Psychological resilience associated with better physical function and quality of life
THURSDAY, Oct. 13, 2022 (HealthDay News) — Psychological resilience is associated with better physical function and quality of life among older adults with type 2 diabetes, according to a study published online Oct. 5 in the Journal of the American Geriatrics Society.
KayLoni L. Olson, Ph.D., from Brown University in Providence, Rhode Island, and colleagues evaluated associations of psychological resilience with factors associated with aging in older adults with type 2 diabetes mellitus. The analysis included 3,199 adults (about 72.2 years of age).

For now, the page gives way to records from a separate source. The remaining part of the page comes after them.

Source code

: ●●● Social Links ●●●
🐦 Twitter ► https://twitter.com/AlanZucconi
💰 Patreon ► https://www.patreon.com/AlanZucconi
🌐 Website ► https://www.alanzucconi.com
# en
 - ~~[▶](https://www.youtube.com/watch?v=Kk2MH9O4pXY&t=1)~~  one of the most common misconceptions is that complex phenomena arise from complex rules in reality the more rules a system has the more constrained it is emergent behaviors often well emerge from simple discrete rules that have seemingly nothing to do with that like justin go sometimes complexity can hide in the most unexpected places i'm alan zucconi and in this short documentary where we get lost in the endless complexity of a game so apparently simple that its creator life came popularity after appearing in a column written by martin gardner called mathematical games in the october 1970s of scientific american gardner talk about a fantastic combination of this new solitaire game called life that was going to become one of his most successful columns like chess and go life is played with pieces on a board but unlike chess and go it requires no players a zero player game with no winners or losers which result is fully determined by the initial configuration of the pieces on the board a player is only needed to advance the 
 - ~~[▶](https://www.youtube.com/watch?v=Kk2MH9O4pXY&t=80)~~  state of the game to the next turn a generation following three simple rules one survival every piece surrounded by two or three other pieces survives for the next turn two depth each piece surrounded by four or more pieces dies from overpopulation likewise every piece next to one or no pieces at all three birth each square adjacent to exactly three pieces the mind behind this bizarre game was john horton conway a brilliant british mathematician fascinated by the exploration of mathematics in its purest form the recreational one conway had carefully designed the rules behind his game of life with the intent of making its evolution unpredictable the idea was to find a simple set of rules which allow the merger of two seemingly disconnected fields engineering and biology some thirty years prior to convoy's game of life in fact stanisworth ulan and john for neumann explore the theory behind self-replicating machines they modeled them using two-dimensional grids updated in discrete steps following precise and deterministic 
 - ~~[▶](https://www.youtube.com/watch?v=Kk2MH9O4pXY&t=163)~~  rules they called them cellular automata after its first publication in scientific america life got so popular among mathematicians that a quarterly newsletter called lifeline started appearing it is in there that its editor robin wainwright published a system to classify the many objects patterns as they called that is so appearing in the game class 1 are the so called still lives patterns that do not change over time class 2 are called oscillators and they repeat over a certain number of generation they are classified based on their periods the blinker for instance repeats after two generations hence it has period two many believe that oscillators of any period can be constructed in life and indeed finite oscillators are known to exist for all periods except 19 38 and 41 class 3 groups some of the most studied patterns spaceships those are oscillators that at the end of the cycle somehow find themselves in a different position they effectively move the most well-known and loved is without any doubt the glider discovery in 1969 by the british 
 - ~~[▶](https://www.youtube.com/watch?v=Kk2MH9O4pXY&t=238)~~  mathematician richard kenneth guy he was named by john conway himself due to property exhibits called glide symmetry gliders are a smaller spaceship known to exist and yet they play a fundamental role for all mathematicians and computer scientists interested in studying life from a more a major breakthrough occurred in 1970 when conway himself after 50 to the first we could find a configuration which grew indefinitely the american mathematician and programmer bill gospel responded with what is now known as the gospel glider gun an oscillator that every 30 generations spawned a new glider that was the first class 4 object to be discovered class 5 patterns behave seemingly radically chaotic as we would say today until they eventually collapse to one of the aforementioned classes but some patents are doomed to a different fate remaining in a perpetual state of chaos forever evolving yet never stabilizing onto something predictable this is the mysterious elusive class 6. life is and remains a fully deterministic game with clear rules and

The researchers found that greater psychological resilience was significantly associated with lower body mass index, fewer hospitalizations, better physical functioning (i.e., lower self-reported disability, better physical quality of life, faster gait speed, greater grip strength, lower likelihood of frailty), fewer depressive symptoms, and greater mental quality of life. The relationship between number of hospitalizations in the past year and self-reported disability and grip strength was moderated by psychological resilience.
“Exploring the clinical benefits of resilience is consistent with efforts to shift the narrative on aging beyond ‘loss and decline’ to highlight opportunities to facilitate healthy aging,” the authors write.
Several authors disclosed financial ties to the pharmaceutical and weight loss industries.